When the Levee Breaks
The Corps' fault: Jim Schutze's July 5 article, "Go With Your Gut," holds the Corps of Engineers blameless for its faulty design of the levees that failed after Katrina. Mr. Schutze goes on to swear that had the Corps been left alone, there would have been no Katrina disaster.
While a federal (not state or local) judge upheld environmentalist challenges to the preferred engineering solution, the Corps still made major engineering errors in designing the failed levees. They failed to properly test or analyze soils resulting in flood walls whose pilings were not deep enough for their design load. Other levees were designed without proper fail-safe armoring to prevent them from collapsing after being overtopped. On top of that, the Corps certified that the levees would protect New Orleans from just such a storm as Katrina as part of FEMA's Flood Insurance Rate mapping.
If the Corps believed in the engineering option they were "forced" to select, there were many avenues for them to register their professional engineering concerns that would have had the effect of emptying New Orleans decades ago. Instead they chose not to stand behind their public safety-critical engineering recommendations in violation of the American Society of Civil Engineer's code of ethics.
Konrad C. King
Stop blaming New Orleanians: As a native New Orleanian struggling to rebuild after Katrina, it is very disheartening to read opinions like Jim Schutze's. People in New Orleans are as tired of this as anyone else in the country. However, it is simple-minded to blame what happened in New Orleans on New Orleanians. Mr. Schutze makes clear that the Corps of Engineers has no trouble expressing what it believes to people and politicians in Dallas about what should and should not be done. Instead of vaguely blaming people and politicians in New Orleans for complicity in the engineering short-cuts which led to the Katrina disaster, how about some dates and names of people who forced the Corps to build substandard levees in our area? I have read Rising Tide. Another story of "politics as usual." Compromise? The mother's milk of politics. The Corps of Engineers knows the political world they operate in. The Corps knows it has a responsibility to the people of New Orleans and the taxpayers of the United States of America to work within well-known engineering limits that will not endanger the lives of people. Which is why the Corps has admitted its own failure in our case. The levee system in New Orleans was not fit for cattle, something people in Texas ought to understand. Stop blaming people in New Orleans for the unbelievable failure we experienced at the hands of the Corps of Engineers. Engineers at the Corps have a professional and moral obligation to us all when it comes to a project's viability, or they should not participate. Do people like Jim Schutze really think the Corps of Engineers knowingly lets politicians and corrupt businessmen force them to participate in projects they know only court disaster?

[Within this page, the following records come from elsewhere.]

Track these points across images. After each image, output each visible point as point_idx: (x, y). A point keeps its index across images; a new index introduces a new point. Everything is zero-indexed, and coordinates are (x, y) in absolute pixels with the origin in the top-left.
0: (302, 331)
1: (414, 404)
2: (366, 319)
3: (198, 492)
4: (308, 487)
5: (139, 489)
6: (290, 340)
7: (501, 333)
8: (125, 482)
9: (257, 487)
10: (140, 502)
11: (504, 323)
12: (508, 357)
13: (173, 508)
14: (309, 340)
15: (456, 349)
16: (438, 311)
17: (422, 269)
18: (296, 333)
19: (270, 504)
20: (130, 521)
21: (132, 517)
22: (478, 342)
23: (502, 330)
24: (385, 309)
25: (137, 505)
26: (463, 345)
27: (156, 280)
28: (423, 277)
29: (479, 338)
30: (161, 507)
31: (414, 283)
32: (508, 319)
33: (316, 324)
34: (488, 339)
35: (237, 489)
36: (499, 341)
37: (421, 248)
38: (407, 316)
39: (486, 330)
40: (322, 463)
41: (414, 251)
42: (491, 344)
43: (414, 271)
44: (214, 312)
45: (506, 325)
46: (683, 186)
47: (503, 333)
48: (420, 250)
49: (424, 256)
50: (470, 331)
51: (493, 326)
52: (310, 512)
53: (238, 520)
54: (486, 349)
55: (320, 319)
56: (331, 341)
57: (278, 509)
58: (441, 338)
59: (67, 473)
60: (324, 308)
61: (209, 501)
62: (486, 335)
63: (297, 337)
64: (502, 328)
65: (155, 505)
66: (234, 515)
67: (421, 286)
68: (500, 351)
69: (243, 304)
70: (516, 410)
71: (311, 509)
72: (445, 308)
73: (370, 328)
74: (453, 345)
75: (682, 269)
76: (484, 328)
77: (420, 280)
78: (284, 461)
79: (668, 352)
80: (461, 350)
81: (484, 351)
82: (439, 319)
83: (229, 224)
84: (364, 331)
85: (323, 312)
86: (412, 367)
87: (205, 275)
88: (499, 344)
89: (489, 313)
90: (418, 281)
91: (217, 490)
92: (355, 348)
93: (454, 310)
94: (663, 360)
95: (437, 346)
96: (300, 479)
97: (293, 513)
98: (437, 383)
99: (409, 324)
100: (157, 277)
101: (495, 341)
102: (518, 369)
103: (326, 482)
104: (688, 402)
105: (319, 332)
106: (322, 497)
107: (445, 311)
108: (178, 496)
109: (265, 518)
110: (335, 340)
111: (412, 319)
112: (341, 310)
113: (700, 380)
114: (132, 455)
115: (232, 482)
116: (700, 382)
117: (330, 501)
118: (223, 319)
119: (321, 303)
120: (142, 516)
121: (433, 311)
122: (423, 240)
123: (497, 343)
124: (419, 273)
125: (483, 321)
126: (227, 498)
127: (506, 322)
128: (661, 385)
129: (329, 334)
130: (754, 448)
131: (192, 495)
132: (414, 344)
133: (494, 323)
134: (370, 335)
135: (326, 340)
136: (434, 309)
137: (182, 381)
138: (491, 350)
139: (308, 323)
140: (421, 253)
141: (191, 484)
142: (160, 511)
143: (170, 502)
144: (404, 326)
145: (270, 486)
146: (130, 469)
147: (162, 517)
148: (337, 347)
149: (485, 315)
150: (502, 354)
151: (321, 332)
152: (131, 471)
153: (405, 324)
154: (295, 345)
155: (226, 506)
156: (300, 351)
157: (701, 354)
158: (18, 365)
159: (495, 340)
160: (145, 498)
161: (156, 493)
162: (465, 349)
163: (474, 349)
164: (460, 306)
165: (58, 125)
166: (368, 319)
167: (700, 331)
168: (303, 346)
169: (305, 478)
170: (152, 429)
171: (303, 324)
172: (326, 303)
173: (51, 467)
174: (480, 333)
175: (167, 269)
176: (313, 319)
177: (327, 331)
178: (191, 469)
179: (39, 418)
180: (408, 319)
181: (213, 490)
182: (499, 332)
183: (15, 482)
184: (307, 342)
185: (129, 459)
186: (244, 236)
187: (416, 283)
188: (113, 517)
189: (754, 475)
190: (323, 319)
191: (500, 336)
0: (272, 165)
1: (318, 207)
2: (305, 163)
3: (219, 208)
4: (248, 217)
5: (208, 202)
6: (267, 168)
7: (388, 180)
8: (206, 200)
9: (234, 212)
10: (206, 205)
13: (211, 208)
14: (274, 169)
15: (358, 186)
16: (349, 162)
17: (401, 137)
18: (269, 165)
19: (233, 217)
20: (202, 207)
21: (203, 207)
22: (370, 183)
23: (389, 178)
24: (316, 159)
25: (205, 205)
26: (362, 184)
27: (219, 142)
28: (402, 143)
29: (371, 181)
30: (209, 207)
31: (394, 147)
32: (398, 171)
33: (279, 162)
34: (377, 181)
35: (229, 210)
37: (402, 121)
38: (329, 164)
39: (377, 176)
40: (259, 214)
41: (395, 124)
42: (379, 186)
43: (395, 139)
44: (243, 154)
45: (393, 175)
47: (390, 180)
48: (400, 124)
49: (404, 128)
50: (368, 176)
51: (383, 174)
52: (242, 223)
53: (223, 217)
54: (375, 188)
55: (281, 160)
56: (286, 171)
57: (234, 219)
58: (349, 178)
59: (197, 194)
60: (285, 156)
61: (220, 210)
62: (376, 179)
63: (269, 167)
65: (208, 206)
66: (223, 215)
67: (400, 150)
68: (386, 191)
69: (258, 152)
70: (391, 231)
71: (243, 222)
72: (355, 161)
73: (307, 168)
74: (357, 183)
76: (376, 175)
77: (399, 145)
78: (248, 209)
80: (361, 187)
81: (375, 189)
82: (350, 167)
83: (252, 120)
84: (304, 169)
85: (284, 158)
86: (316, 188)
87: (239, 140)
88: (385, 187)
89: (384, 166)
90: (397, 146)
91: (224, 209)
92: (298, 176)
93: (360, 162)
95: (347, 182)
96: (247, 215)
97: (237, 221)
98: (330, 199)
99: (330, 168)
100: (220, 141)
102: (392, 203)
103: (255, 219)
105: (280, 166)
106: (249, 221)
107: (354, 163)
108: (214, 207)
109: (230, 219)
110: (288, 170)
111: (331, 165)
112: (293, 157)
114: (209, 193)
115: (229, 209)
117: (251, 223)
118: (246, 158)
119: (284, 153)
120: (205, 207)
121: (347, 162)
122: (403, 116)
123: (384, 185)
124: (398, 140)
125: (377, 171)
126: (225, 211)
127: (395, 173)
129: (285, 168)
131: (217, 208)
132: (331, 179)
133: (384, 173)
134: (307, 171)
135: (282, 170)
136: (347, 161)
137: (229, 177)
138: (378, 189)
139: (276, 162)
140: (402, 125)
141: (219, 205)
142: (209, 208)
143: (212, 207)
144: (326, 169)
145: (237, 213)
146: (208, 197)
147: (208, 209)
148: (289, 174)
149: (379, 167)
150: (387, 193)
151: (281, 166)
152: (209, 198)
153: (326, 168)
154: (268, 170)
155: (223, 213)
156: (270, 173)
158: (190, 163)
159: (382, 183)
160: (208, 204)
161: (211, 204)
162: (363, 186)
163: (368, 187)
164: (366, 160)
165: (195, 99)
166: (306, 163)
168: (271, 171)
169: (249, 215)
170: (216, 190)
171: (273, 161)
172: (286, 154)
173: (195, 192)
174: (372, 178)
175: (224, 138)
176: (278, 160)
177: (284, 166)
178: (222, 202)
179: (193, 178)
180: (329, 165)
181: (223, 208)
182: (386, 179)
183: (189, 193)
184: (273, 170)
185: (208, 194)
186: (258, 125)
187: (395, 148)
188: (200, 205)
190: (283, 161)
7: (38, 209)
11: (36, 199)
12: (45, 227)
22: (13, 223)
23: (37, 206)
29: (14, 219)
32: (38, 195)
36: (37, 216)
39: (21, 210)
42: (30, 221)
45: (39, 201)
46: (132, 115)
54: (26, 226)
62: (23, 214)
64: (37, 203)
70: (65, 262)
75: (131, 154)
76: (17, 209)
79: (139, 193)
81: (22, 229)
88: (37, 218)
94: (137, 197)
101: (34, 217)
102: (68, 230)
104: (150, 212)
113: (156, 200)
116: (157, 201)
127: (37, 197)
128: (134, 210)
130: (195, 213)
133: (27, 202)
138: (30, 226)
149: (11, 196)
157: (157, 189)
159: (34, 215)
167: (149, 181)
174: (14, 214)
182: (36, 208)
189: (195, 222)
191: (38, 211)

Neil's folly: The most critical component in aeronautical engineering is the foil that provides the lift. Usually the foil is a fixed wing, but that is too large and cumbersome for a dual-purpose vehicle (air and land). To decrease the size of the foil, a designer must either lighten the load or increase the velocity of air underneath it. The gyroplane ("Blade Runner," by Matt Pulle, July 5) accomplishes this by spinning the foil, thereby increasing the velocity of air. Think of the non-powered propeller as a "slinging wing."
No foil is absolutely fail-safe; however, the fixed wing has been the designer's choice for the first 100 years of aeronautical history because of its relative stability in air currents. That's why the gyroplane will never be a product for the masses. No matter what you can do to make it safer, it is a fundamentally flawed concept since its variable position to currents is totally unpredictable. A better design would deal with removal and stowage of a larger and stable foil, i.e. a fixed wing. Why trade convenience for safety when it's a matter of dropping out of the sky?
God better step in and warn Larry Neil before he is ruined by lawsuits.
White Mavs Can't Jump
Stop the stereotypes: Thank gosh they took a white man ("White Elephants," by Richie Whitt, July 5). Sure, Nick Fazekas is slow, weak and worthless in NBA April, but he can make smart decisions. If they would have chosen a black man in that spot, sure, he could run and jump, and darn—look at the size of Big Baby Davis—but they would have to train him how to think. Black men are not smart enough to step into the role of Dirk. I mean, look at Davis—he can move. But did LSU make any moves in March under his leadership? Plus, you can pay Fazekas a pittance, and he won't whine, snivel, appeal or cause a commotion of any kind. He has the brains, leadership and outside shot to take the Mavs to the next level. Davis is merely a post-playing robot, incapable of free thinking. Once Davis reaches free agency, like all black athletes, he will carry on until he can occupy a seat on the bench of a championship-caliber team, making four times more money than he is worth.
Black men can jump, but Fazekas can think.